Les délires de Jérôme

Cela signifie que « Notre Père » ne peut pas être pris au pied de la lettre : Dieu est principe géniteur, sans sexe préférentiel. Voilà qui devrait clore le mufle aux féministes québécoises, les plus bornées de toutes – ne disent-elles pas « La soleille est belle aste matinée ? » « Toi qui sièges sur les chérubins, manifeste-toi ». Il faut trouver à ces paroles du Psalmiste un sens analogique. Mais l'attachement au sens littéral malgré tout montre que rien n'est impossible ou déraisonnable pour Dieu, quelle que soit l'idée qu'on s'en fait. Si Dieu est tout puissant, sa Parole doit se réaliser aussi bien sur le plan purement matériel que sur le plan analogique.

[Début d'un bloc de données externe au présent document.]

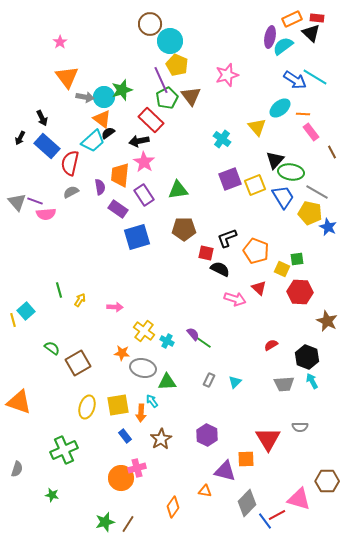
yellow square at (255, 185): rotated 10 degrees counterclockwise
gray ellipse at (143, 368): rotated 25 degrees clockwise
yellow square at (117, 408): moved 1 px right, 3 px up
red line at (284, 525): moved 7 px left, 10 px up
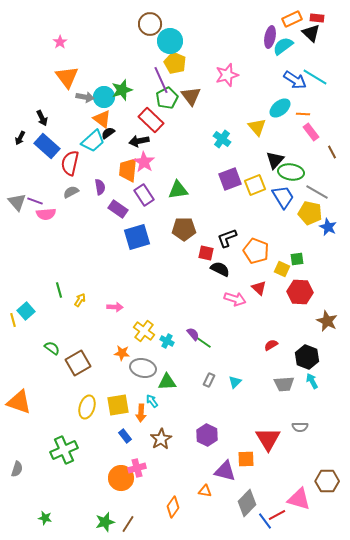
yellow pentagon at (177, 65): moved 2 px left, 2 px up
orange trapezoid at (120, 175): moved 8 px right, 5 px up
green star at (52, 495): moved 7 px left, 23 px down
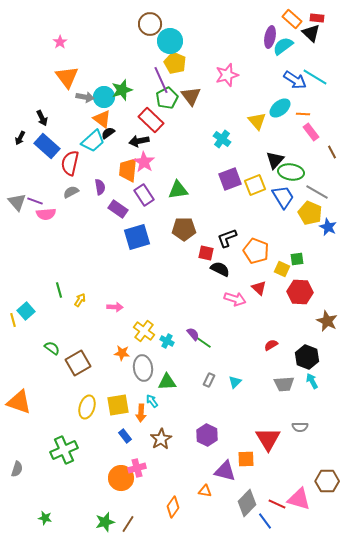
orange rectangle at (292, 19): rotated 66 degrees clockwise
yellow triangle at (257, 127): moved 6 px up
yellow pentagon at (310, 213): rotated 10 degrees clockwise
gray ellipse at (143, 368): rotated 70 degrees clockwise
red line at (277, 515): moved 11 px up; rotated 54 degrees clockwise
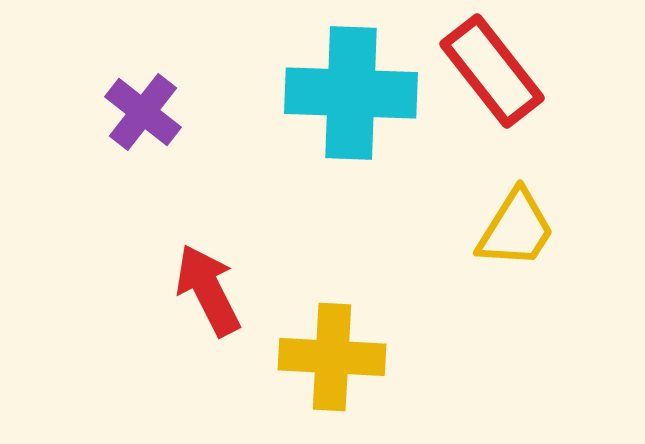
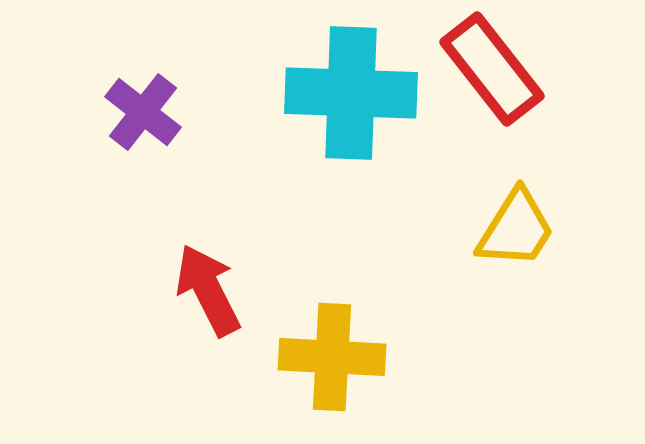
red rectangle: moved 2 px up
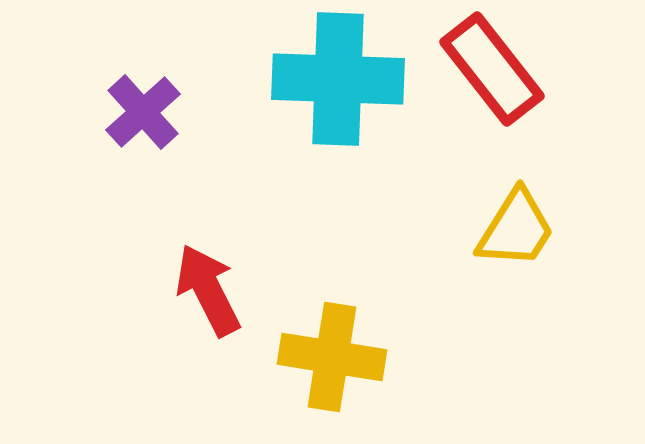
cyan cross: moved 13 px left, 14 px up
purple cross: rotated 10 degrees clockwise
yellow cross: rotated 6 degrees clockwise
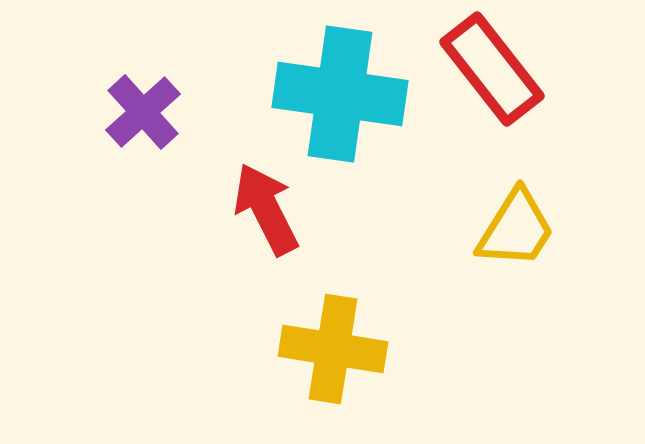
cyan cross: moved 2 px right, 15 px down; rotated 6 degrees clockwise
red arrow: moved 58 px right, 81 px up
yellow cross: moved 1 px right, 8 px up
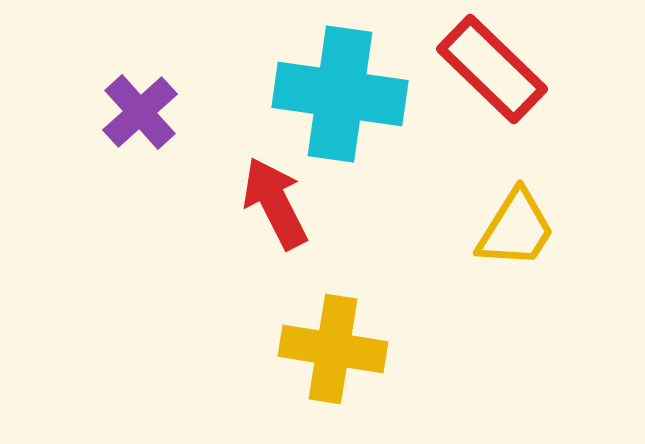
red rectangle: rotated 8 degrees counterclockwise
purple cross: moved 3 px left
red arrow: moved 9 px right, 6 px up
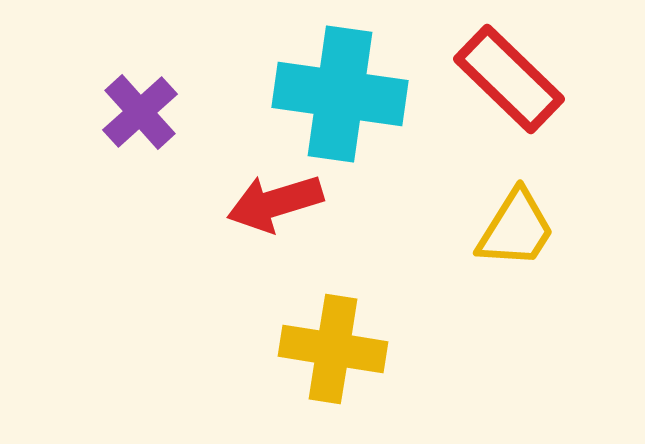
red rectangle: moved 17 px right, 10 px down
red arrow: rotated 80 degrees counterclockwise
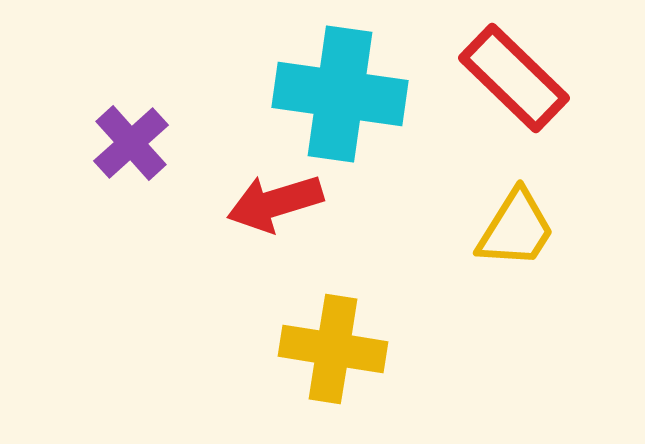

Nous parlions de « délire » ; mais nous devons avoir égard aux appréciations qui pourraient avoir cours sur nous-mêmes, s'il existe encore des hommes (et nous n'en doutons pas) dans 800 ans : si nous voulons préserver notre noblesse, notre dignité, nous devons créditer de la même noblesse et de la même dignité tous ceux qui nous ont précédés, même dans le plus étrange de leurs pensées. Toutes les apparentes déraisons des siècles passés doivent être examinées comme ayant été réelles dans les eprésentations de l'esprit, de même que nos chimères actuelles de démocratie ou d'égalité. Il en va de notre propre intérêt, afin de n'être pas avec facilité tournés en ridicule.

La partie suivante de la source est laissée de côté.